Plochg Thomas, Delnoij Diana M J, Hoogedoorn Nelleke P C, Klazinga Niek S
Department of Social Medicine, Academic Medical Centre, University of Amsterdam, PO Box 22660, 1100 DD, Amsterdam, The Netherlands.
BMC Health Serv Res. 2006 Mar 20;6:37. doi: 10.1186/1472-6963-6-37.

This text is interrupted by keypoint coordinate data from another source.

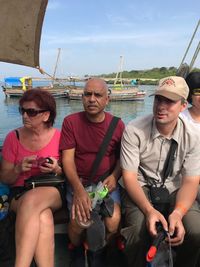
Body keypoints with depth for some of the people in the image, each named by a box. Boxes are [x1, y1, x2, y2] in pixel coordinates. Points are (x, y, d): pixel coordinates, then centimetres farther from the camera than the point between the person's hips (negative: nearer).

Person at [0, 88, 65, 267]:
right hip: (20, 193, 1)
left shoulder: (58, 137, -2)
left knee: (31, 201, -35)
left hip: (53, 191, 0)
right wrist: (19, 168, -15)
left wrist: (56, 169, -16)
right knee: (43, 218, -34)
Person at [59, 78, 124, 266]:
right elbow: (67, 158, -8)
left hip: (106, 182, 1)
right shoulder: (70, 122, -3)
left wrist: (114, 176, -10)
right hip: (78, 182, -1)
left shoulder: (117, 124, 0)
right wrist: (78, 189, -21)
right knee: (79, 221, -25)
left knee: (113, 221, -22)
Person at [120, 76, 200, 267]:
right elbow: (129, 177, -14)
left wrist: (177, 213, -25)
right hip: (139, 188, -2)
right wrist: (149, 210, -29)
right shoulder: (133, 131, -15)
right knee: (141, 230, -30)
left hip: (174, 191, 3)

To improve health-care delivery, care providers must base their services on community health needs and create a seamless continuum of care in which these needs can be met. Though, it is not obvious that providers apply this vision. Experiments with regulated competition in the health systems of many industrialized countries trigger providers to optimize individual organizational goals rather than improve population health from a community perspective. Thus, a tension exists between the need to collaborate and the need to compete. Despite or because of this tension, community health partnerships are being promoted, and this should enforce a needs-based and integrated care delivery.

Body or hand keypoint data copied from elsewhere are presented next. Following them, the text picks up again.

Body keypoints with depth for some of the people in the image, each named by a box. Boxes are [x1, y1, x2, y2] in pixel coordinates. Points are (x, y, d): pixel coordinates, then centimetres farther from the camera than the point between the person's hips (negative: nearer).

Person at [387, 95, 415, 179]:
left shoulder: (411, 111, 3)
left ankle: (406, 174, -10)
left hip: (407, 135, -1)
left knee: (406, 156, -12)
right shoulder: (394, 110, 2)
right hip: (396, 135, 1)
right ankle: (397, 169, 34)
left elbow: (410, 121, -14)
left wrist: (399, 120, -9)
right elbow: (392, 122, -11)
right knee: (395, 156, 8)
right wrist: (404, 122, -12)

In this single case study, we retrospectively explored how local health-care providers in Amsterdam collaborated for more than 30 years, interacting with the changes to the national health-care system. In-depth analysis of interviews, documents and literature focused on the complex relationship between the activities of this health partnership, its nature and its changing context.

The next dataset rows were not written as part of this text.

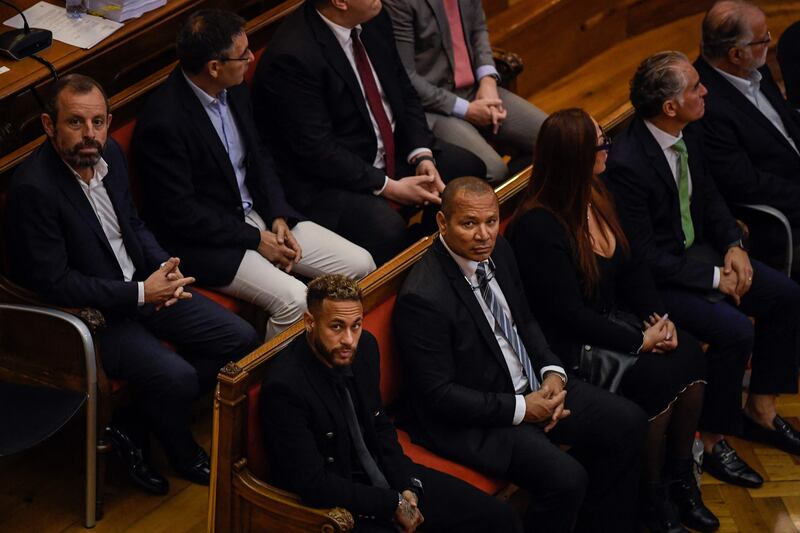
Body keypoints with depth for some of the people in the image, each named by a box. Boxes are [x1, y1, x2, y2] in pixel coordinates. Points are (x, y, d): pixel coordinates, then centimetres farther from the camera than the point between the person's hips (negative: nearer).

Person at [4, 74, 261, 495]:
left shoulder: (110, 154, 0)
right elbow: (53, 283, -24)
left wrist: (163, 267, -5)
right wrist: (141, 293, -22)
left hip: (141, 288, 9)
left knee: (241, 340, 1)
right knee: (176, 377, -27)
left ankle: (133, 426, 8)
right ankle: (182, 453, 9)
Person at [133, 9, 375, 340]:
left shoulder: (234, 90, 2)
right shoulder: (163, 122, -23)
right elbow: (179, 212, -20)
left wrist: (278, 216, -2)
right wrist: (255, 239, -15)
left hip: (256, 214, 8)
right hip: (205, 240, -8)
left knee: (359, 264, -3)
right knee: (294, 299, -28)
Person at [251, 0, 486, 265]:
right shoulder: (292, 56, -26)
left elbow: (404, 93, 8)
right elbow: (317, 150, -24)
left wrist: (422, 156, -6)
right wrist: (387, 187, -21)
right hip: (328, 177, -8)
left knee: (471, 171, -1)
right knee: (387, 229, -31)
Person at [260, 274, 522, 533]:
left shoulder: (364, 346, -4)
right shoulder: (284, 387, -24)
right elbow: (312, 484, -22)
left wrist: (407, 487, -2)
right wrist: (393, 503, -15)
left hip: (380, 472, 7)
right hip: (337, 507, -7)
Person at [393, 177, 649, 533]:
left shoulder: (497, 252, 0)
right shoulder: (423, 298, -25)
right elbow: (438, 394, -22)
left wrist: (552, 371, -3)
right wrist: (520, 409, -19)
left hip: (532, 387, 9)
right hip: (472, 418, -9)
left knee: (628, 423, 1)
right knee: (566, 478, -26)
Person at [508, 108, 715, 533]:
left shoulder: (595, 196, 4)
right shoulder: (538, 227, -22)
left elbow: (631, 268, 12)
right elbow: (570, 313, -22)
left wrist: (658, 317, -5)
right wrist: (639, 341, -19)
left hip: (607, 326, 8)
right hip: (568, 350, -8)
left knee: (689, 354, -14)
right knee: (657, 377, -25)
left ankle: (680, 479, -3)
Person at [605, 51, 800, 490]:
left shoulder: (687, 136, -3)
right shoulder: (626, 164, -28)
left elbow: (710, 198, 13)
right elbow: (644, 256, -24)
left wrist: (733, 247, -4)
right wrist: (714, 278, -20)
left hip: (699, 250, 9)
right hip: (656, 277, -9)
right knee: (734, 330, -25)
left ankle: (759, 409, 17)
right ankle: (710, 438, -4)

The findings revealed that the partnership itself was successful and sustainable over time, although the partnership lost its initial broad explorative nature and narrowed its strategic focus towards care of the elderly. Furthermore, the realized projects--although they enforced integrated care--lost their community-based character. This declining scope of community-based integrated care seems to have been influenced by the incremental introduction of regulated competition in Dutch health care. This casts doubts on the ability of health partnerships to apply a vision of community-based integrated care within the context of competition.
Collaborating health-care providers can build seamless continuums of care in a competitive environment, although these will not automatically maximize community health with limited resources. Active policies with regard to health system design, incentive structures and population-based performance measures are warranted in order to insure that community-based integrated care through health partnerships will be more than just policy rhetoric.
为改善医疗服务的提供,医疗服务提供者必须依据社区健康需求来开展服务,并创建一个无缝的连续护理体系,以满足这些需求。然而,医疗服务提供者是否践行这一理念并不明确。许多工业化国家医疗系统中开展的规范竞争实验促使医疗服务提供者去优化个体组织目标,而非从社区角度改善人群健康。因此,在合作需求与竞争需求之间存在着矛盾。尽管存在或正是由于这种矛盾,社区健康伙伴关系仍在得到推广,这应该会强化基于需求的综合护理服务。
在这个单案例研究中,我们回顾性地探究了阿姆斯特丹当地的医疗服务提供者如何在30多年的时间里进行合作,并与国家医疗系统的变革相互作用。通过对访谈、文件和文献的深入分析,聚焦于这种健康伙伴关系的活动、其性质及其不断变化的背景之间的复杂关系。
研究结果表明,尽管该伙伴关系失去了其最初广泛的探索性质,并将战略重点缩小到老年护理方面,但随着时间的推移,该伙伴关系本身是成功且可持续的。此外,已实施的项目——尽管它们强化了综合护理——却失去了其基于社区的性质。这种基于社区的综合护理范围的缩小似乎受到了荷兰医疗保健中逐步引入规范竞争的影响。这使人对健康伙伴关系在竞争背景下应用基于社区的综合护理理念的能力产生怀疑。
合作的医疗服务提供者可以在竞争环境中构建无缝的连续护理体系,尽管这些体系不会在资源有限的情况下自动实现社区健康最大化。有必要制定关于医疗系统设计、激励机制和基于人群的绩效衡量的积极政策,以确保通过健康伙伴关系实现的基于社区的综合护理不仅仅是政策口号。